Ah crap, well I've missed that one.

To be fair, there is no other easier way. You need to split the set into 3 sets, each of those you need to split 3 more times, 2 of those sets you need to split twice again. That gives you 11 sets. That calculation you then need to do twice. You also need existence of three different values to make the calculation, as in

( ph -> A e. NN )
( ph -> B e. NN )
( ph -> C e. NN )
( ph -> A =/= B )
( ph -> B =/= C  )
( ph -> A =/= C  )

and you need to check whether a given condition holds on each of those sets.

[icecream17]

Incidentally, why does the calculation have to be done twice?

[metakunt]

You are constructing two sets based of three indices a,b,c where set 1 depends on index a and b and set 2 depends on index a and c. Then you split the base set up in 11 small parts that depend on all three. Now you need to argue whether the a property in the set holds or not. In general those are arbitrary maps but in my specific case there is some stucture.
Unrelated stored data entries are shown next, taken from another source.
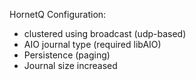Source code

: HornetQ Configuration:
- clustered using broadcast (udp-based)
- AIO journal type (required libAIO)
- Persistence (paging)
- Journal size increased

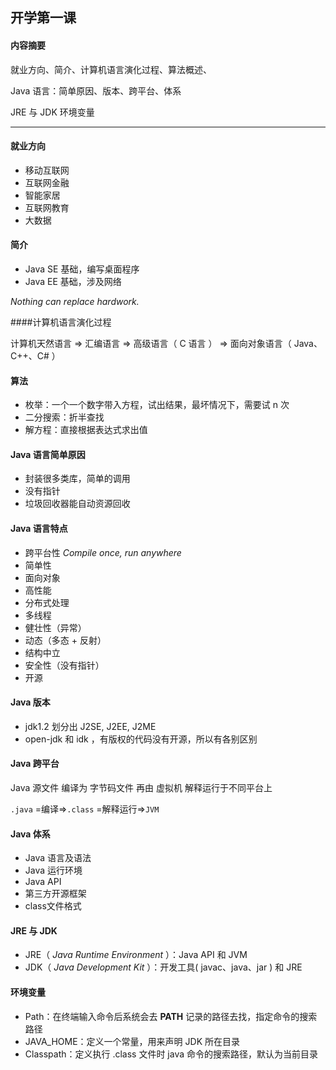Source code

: ## 开学第一课

#### 内容摘要

就业方向、简介、计算机语言演化过程、算法概述、

Java 语言：简单原因、版本、跨平台、体系

JRE 与 JDK 环境变量

---

#### 就业方向

* 移动互联网
* 互联网金融
* 智能家居
* 互联网教育
* 大数据



#### 简介

* Java SE 基础，编写桌面程序
* Java EE 基础，涉及网络

*Nothing can replace hardwork.*

####计算机语言演化过程

计算机天然语言 => 汇编语言 => 高级语言（ C 语言 ） => 面向对象语言（ Java、C++、C# ）

#### 算法

* 枚举：一个一个数字带入方程，试出结果，最坏情况下，需要试 n 次
* 二分搜索：折半查找
* 解方程：直接根据表达式求出值

#### Java 语言简单原因

* 封装很多类库，简单的调用
* 没有指针
* 垃圾回收器能自动资源回收

#### Java 语言特点

* 跨平台性 *Compile once, run anywhere*
* 简单性
* 面向对象
* 高性能
* 分布式处理
* 多线程
* 健壮性（异常）
* 动态（多态 + 反射）
* 结构中立
* 安全性（没有指针）
* 开源

#### Java 版本

* jdk1.2 划分出 J2SE, J2EE, J2ME
* open-jdk 和 idk ，有版权的代码没有开源，所以有各别区别

#### Java 跨平台

Java 源文件 编译为 字节码文件 再由 虚拟机 解释运行于不同平台上

`.java` =编译=>`.class` =解释运行=>`JVM`

#### Java 体系

* Java 语言及语法
* Java 运行环境
* Java API
* 第三方开源框架
* class文件格式

#### JRE 与 JDK

* JRE（ *Java Runtime Environment* ）：Java API 和 JVM
* JDK（ *Java Development Kit* ）：开发工具( javac、java、jar ) 和 JRE 

#### 环境变量

* Path：在终端输入命令后系统会去 **PATH** 记录的路径去找，指定命令的搜索路径
* JAVA_HOME：定义一个常量，用来声明 JDK 所在目录
* Classpath：定义执行 .class 文件时 java 命令的搜索路径，默认为当前目录

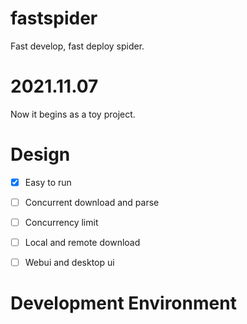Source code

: # fastspider
Fast develop, fast deploy spider.


# 2021.11.07 
Now it begins as a toy project.

# Design
- [x] Easy to run
- [ ] Concurrent download and parse
- [ ] Concurrency limit
- [ ] Local and remote download
- [ ] Webui and desktop ui


# Development Environment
But you still need to verify that the property holds for each of these sets. There are 11 sets as they are chosen in a way such that most cancel out and the other are balanced in a delicate way that they cancel out by a different argument. So far I am not even close to even stating the theorem as I need to construct the final permutation first.

[tirix]

If what you have to prove is symmetric in a/b and b/c, you're probably better off making it a lemma and proving it only once, so I suppose it's not?

[metakunt]

Well the argument isn't that complex as for most of the sets the image is the same. For some of those the argument is equivalent, but some are the same by a different argument. And some are just plain different and have to be handled in a different way. But I am still far away from this theorem, I haven't even defined the main permutation yet, and that one is going to be doozy. I conjecture I am only at 20% of the progress and I will take a little bit of time off before I tackle it.